O que era para ser uma peça de propaganda e proximidade com os portugueses transformou-se rapidamente num pesadelo de comunicação para o Primeiro-Ministro. Para assinalar os dois anos à frente do Executivo, Luís Montenegro partilhou um vídeo emocional que mostrava os bastidores do seu primeiro dia de funções e a viagem solene até à Assembleia da República. No entanto, o país não reparou na mensagem política, mas sim num detalhe ilegal: o chefe do Governo e o seu motorista seguiam viagem sem o cinto de segurança colocado.
A falha, que constitui uma contraordenação grave ao Código da Estrada, incendiou as redes sociais em poucos minutos. A ironia de um governante ignorar uma das regras que mais salva vidas em Portugal não passou despercebida aos internautas, que inundaram a publicação com críticas severas. “Luís, e o cinto?” e “Um péssimo exemplo para quem devia dar o primeiro” foram apenas algumas das frases que marcaram o tom da polémica, desviando completamente o foco das conquistas dos últimos 24 meses de mandato.
Especialistas em segurança rodoviária já vieram a público reforçar que as figuras de Estado têm uma responsabilidade acrescida de exemplaridade. Num momento em que o país luta contra os índices de mortalidade nas estradas, ver o Primeiro-Ministro a ignorar um dispositivo de segurança básico envia uma mensagem de impunidade que está a cair muito mal junto da opinião pública.
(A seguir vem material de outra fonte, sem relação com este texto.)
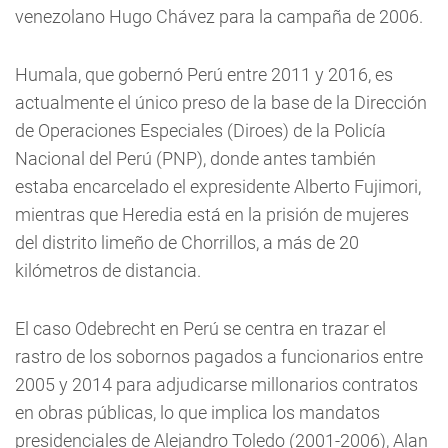
venezolano Hugo Chávez para la campaña de 2006.
Humala, que gobernó Perú entre 2011 y 2016, es
actualmente el único preso de la base de la Dirección
de Operaciones Especiales (Diroes) de la Policía
Nacional del Perú (PNP), donde antes también
estaba encarcelado el expresidente Alberto Fujimori,
mientras que Heredia está en la prisión de mujeres
del distrito limeño de Chorrillos, a más de 20
kilómetros de distancia.
El caso Odebrecht en Perú se centra en trazar el
rastro de los sobornos pagados a funcionarios entre
2005 y 2014 para adjudicarse millonarios contratos
en obras públicas, lo que implica los mandatos
presidenciales de Alejandro Toledo (2001-2006), Alan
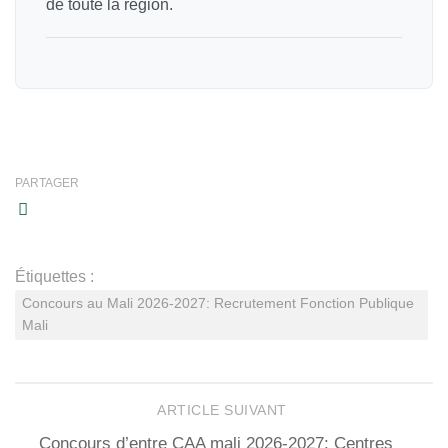
de toute la région.
PARTAGER
Étiquettes :
Concours au Mali 2026-2027: Recrutement Fonction Publique
Mali
ARTICLE SUIVANT
Concours d’entre CAA mali 2026-2027: Centres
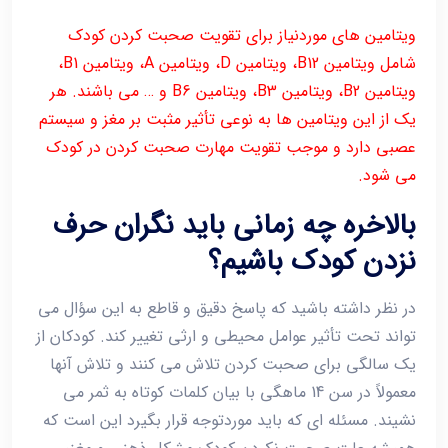
ویتامین های موردنیاز برای تقویت صحبت کردن کودک
شامل ویتامین B12، ویتامین D، ویتامین A، ویتامین B1،
ویتامین B2، ویتامین B3، ویتامین B6 و … می باشند. هر
یک از این ویتامین ها به نوعی تأثیر مثبت بر مغز و سیستم
عصبی دارد و موجب تقویت مهارت صحبت کردن در کودک
می شود.
بالاخره چه زمانی باید نگران حرف
نزدن کودک باشیم؟
در نظر داشته باشید که پاسخ دقیق و قاطع به این سؤال می
تواند تحت تأثیر عوامل محیطی و ارثی تغییر کند. کودکان از
یک سالگی برای صحبت کردن تلاش می کنند و تلاش آنها
معمولاً در سن 14 ماهگی با بیان کلمات کوتاه به ثمر می
نشیند. مسئله ای که باید موردتوجه قرار بگیرد این است که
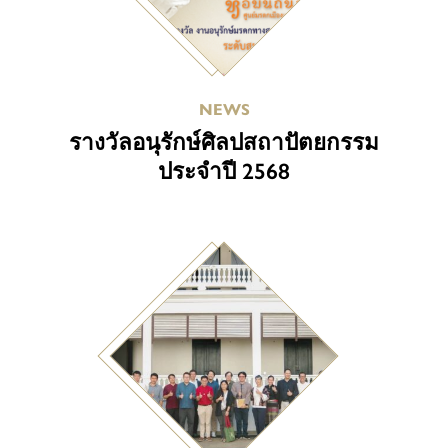
NEWS
รางวัลอนุรักษ์ศิลปสถาปัตยกรรม
ประจำปี 2568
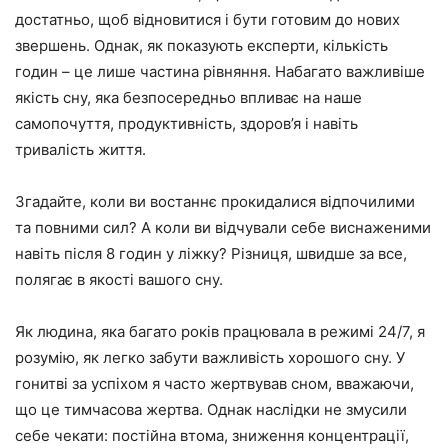
достатньо, щоб відновитися і бути готовим до нових
звершень. Однак, як показують експерти, кількість
годин – це лише частина рівняння. Набагато важливіше
якість сну, яка безпосередньо впливає на наше
самопочуття, продуктивність, здоров’я і навіть
тривалість життя.
Згадайте, коли ви востаннє прокидалися відпочилими
та повними сил? А коли ви відчували себе виснаженими
навіть після 8 годин у ліжку? Різниця, швидше за все,
полягає в якості вашого сну.
Як людина, яка багато років працювала в режимі 24/7, я
розумію, як легко забути важливість хорошого сну. У
гонитві за успіхом я часто жертвував сном, вважаючи,
що це тимчасова жертва. Однак наслідки не змусили
себе чекати: постійна втома, зниження концентрації,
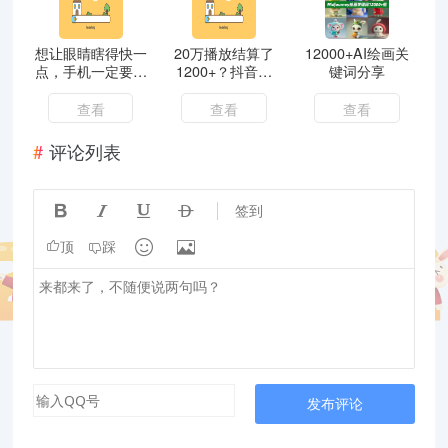
想让眼睛瞎得快一
20万播放结算了
12000+AI绘画关
点，手机一定要这
1200+？抖音星
键词分享
么设置！！！
图，0粉丝入驻接
广告，搬运就能有
查看
查看
查看
收益！
评论列表




签到


顶
踩
发布评论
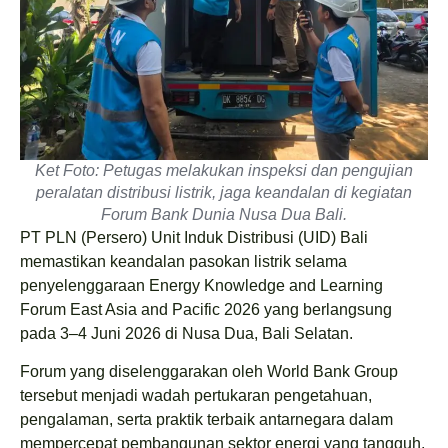
Ket Foto: Petugas melakukan inspeksi dan pengujian
peralatan distribusi listrik, jaga keandalan di kegiatan
Forum Bank Dunia Nusa Dua Bali.
PT PLN (Persero) Unit Induk Distribusi (UID) Bali
memastikan keandalan pasokan listrik selama
penyelenggaraan Energy Knowledge and Learning
Forum East Asia and Pacific 2026 yang berlangsung
pada 3–4 Juni 2026 di Nusa Dua, Bali Selatan.
Forum yang diselenggarakan oleh World Bank Group
tersebut menjadi wadah pertukaran pengetahuan,
pengalaman, serta praktik terbaik antarnegara dalam
mempercepat pembangunan sektor energi yang tangguh,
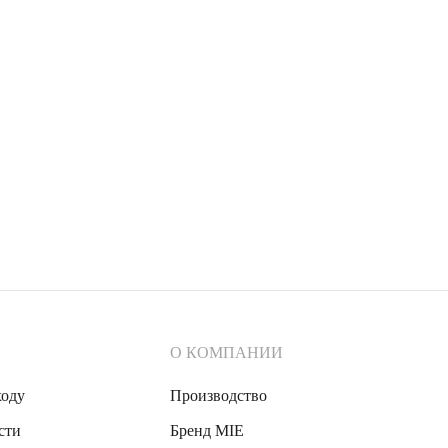
О КОМПАНИИ
ходу
Производство
сти
Бренд MIE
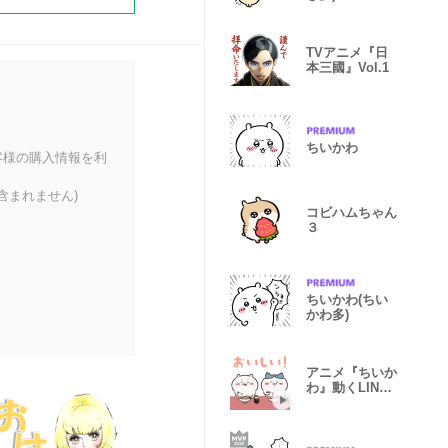
TVアニメ『日
本三國』Vol.1
ちいかわ
客様の購入情報を利
含まれません)
コビハムちゃん
３
ちいかわ(ちい
かわ多)
アニメ『ちいか
わ』動くLINE
スタンプ vol.4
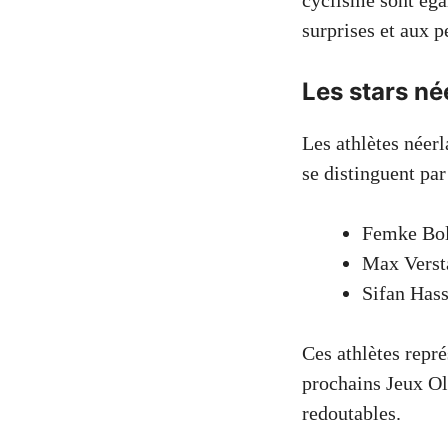
cyclisme sont éga
surprises et aux p
Les stars né
Les athlètes néer
se distinguent par
Femke Bol
Max Verst
Sifan Hass
Ces athlètes repré
prochains Jeux Ol
redoutables.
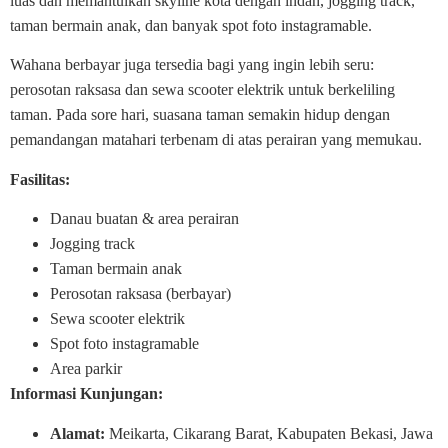
luas dan memantulkan skyline kota dengan indah, jogging track,
taman bermain anak, dan banyak spot foto instagramable.
Wahana berbayar juga tersedia bagi yang ingin lebih seru:
perosotan raksasa dan sewa scooter elektrik untuk berkeliling
taman. Pada sore hari, suasana taman semakin hidup dengan
pemandangan matahari terbenam di atas perairan yang memukau.
Fasilitas:
Danau buatan & area perairan
Jogging track
Taman bermain anak
Perosotan raksasa (berbayar)
Sewa scooter elektrik
Spot foto instagramable
Area parkir
Informasi Kunjungan:
Alamat:
Meikarta, Cikarang Barat, Kabupaten Bekasi, Jawa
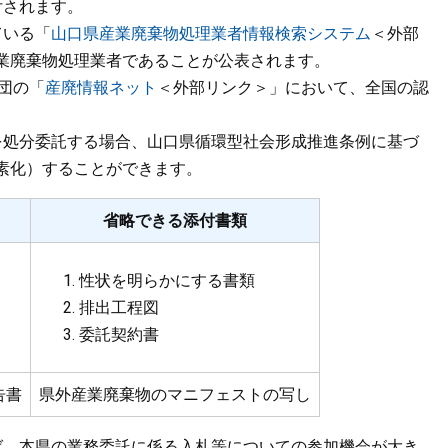
付されます。
ている「
山口県産業廃棄物処理業者情報検索システム
＜外部
業廃棄物処理業者であることが公表されます。
財団の「
産廃情報ネット
＜外部リンク＞
」において、全国の認
を処分委託する場合、山口県循環型社会形成推進条例に基づ
素化）することができます。
省略できる添付書類
性状を明らかにする書類
排出工程図
委託契約書
告書
県外産業廃棄物のマニフェストの写し
ば、本県の業務委託に係る入札等についての参加機会が大き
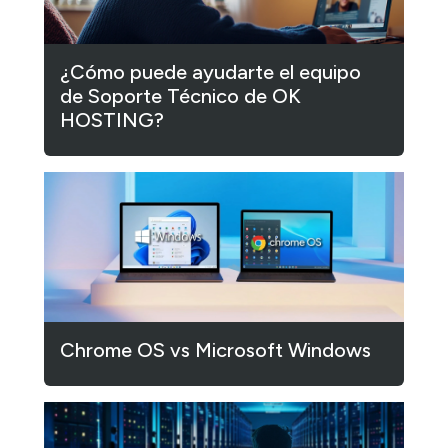
¿Cómo puede ayudarte el equipo
de Soporte Técnico de OK
HOSTING?
Chrome OS vs Microsoft Windows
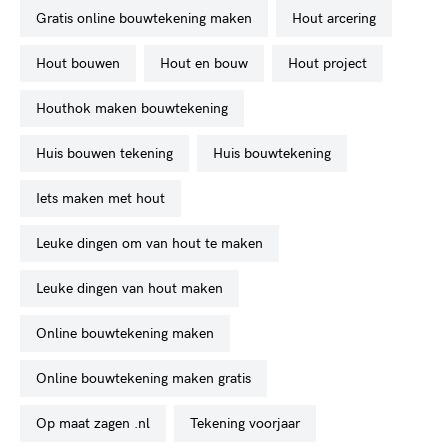
gratis online bouwtekening maken
hout arcering
hout bouwen
hout en bouw
hout project
houthok maken bouwtekening
huis bouwen tekening
huis bouwtekening
iets maken met hout
leuke dingen om van hout te maken
leuke dingen van hout maken
online bouwtekening maken
online bouwtekening maken gratis
op maat zagen .nl
tekening voorjaar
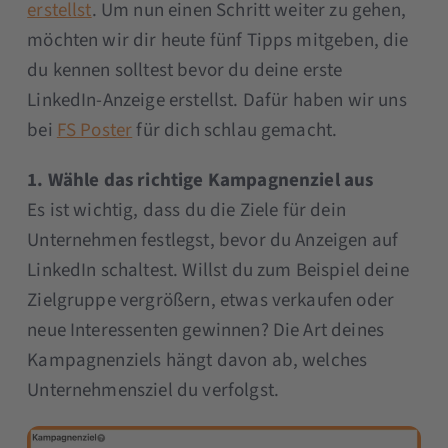
erstellst
. Um nun einen Schritt weiter zu gehen,
möchten wir dir heute fünf Tipps mitgeben, die
du kennen solltest bevor du deine erste
LinkedIn-Anzeige erstellst. Dafür haben wir uns
bei
FS Poster
für dich schlau gemacht.
1. Wähle das richtige Kampagnenziel aus
Es ist wichtig, dass du die Ziele für dein
Unternehmen festlegst, bevor du Anzeigen auf
LinkedIn schaltest. Willst du zum Beispiel deine
Zielgruppe vergrößern, etwas verkaufen oder
neue Interessenten gewinnen? Die Art deines
Kampagnenziels hängt davon ab, welches
Unternehmensziel du verfolgst.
Até agora, o gabinete de São Bento mantém o silêncio e não confirmou se o Primeiro-Ministro irá assumir a responsabilidade ou pagar a respetiva coima. Este episódio demonstra como um pequeno erro de edição ou um momento de distração pode deitar por terra meses de planeamento estratégico, transformando uma celebração institucional num debate nacional sobre civismo e cumprimento da lei.